Breve homenagem ao grande Julio Cortázar
Há trinta e sete anos, num 12 de fevereiro, o grande escritor Julio Cortázar deixava nosso mundo menos mágico e menos inteligente com a sua partida… Abaixo, um de seus muitos textos geniais. É sobre relógios, mas bem poderia ser sobre “smart”phones.
Preâmbulo às instruções para dar corda no relógio
Pense nisto: quando dão a você de presente um relógio estão dando um pequeno inferno enfeitado, uma corrente de rosas, um calabouço de ar.
Não dão somente o relógio, muitas felicidades e esperamos que dure porque é de boa marca, suíço com âncora de rubis; não dão de presente somente esse miúdo quebra-pedras que você atará ao pulso e levará a passear.

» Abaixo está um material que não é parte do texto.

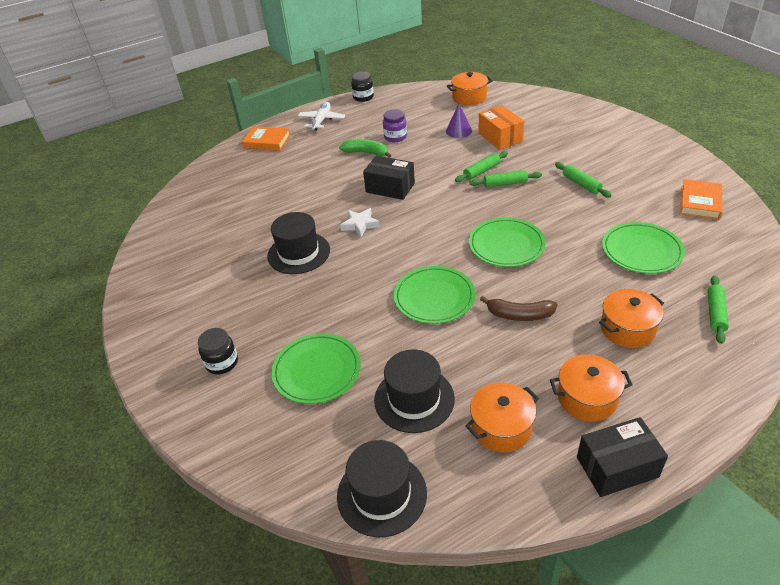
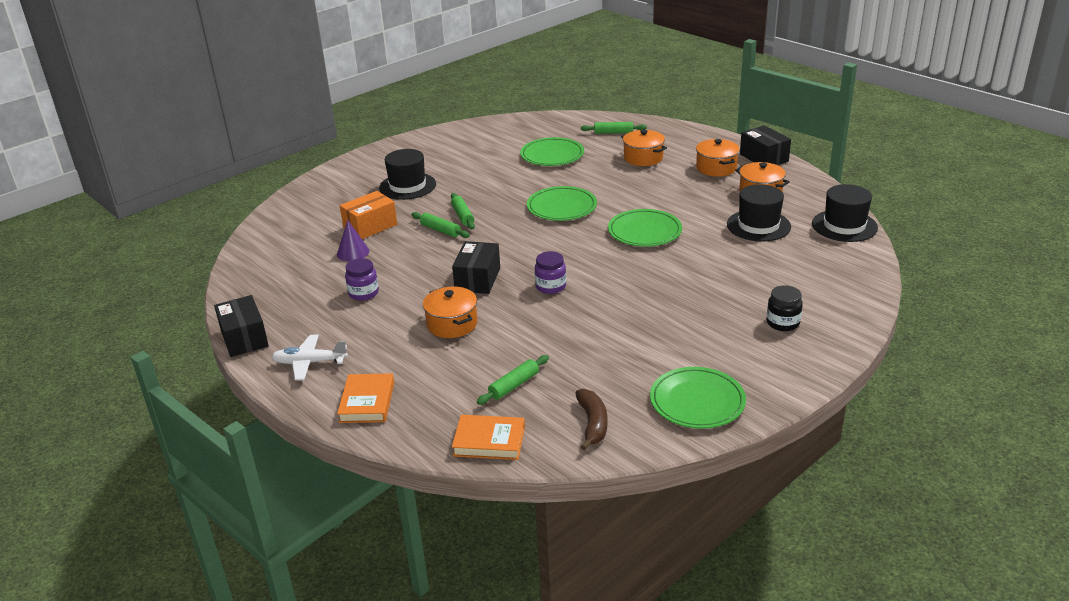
camera: 105 degrees left, 10 degrees down
black hat [267,212,330,274] -> black hat moved to [379,149,436,200]
green plate [271,333,361,404] -> green plate moved to [650,367,746,429]
green banana [339,139,391,158] -> none
white star [340,208,380,237] -> purple jar [535,251,566,294]
black jar [351,72,374,102] -> black box [214,295,269,357]
orange pot [447,72,492,105] -> orange pot moved to [423,286,477,338]
brown banana [480,296,557,321] -> brown banana moved to [575,389,607,450]
green rolling pin [555,162,612,198] -> green rolling pin moved to [477,355,549,405]
orange book [680,179,722,220] -> orange book moved to [452,415,525,460]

Dão a você — eles não sabem, o terrível é que não sabem — dão a você um novo pedaço frágil e precário de você mesmo, algo que lhe pertence mas não é seu corpo, que deve ser atado a seu corpo com sua correia como um bracinho desesperado pendurado a seu pulso.
Dão a necessidade de dar corda todos os dias, a obrigação de dar-lhe corda para que continue sendo um relógio; dão a obsessão de olhar a hora certa nas vitrines das joalherias, na notícia do rádio, no serviço telefônico.
Dão o medo de perdê-lo, de que seja roubado, de que possa cair no chão e se quebrar. Dão sua marca e a certeza de que é uma marca melhor do que as outras, dão o costume de comparar seu relógio aos outros relógios.
Não dão um relógio, o presente é você, é a você que oferecem para o aniversário do relógio.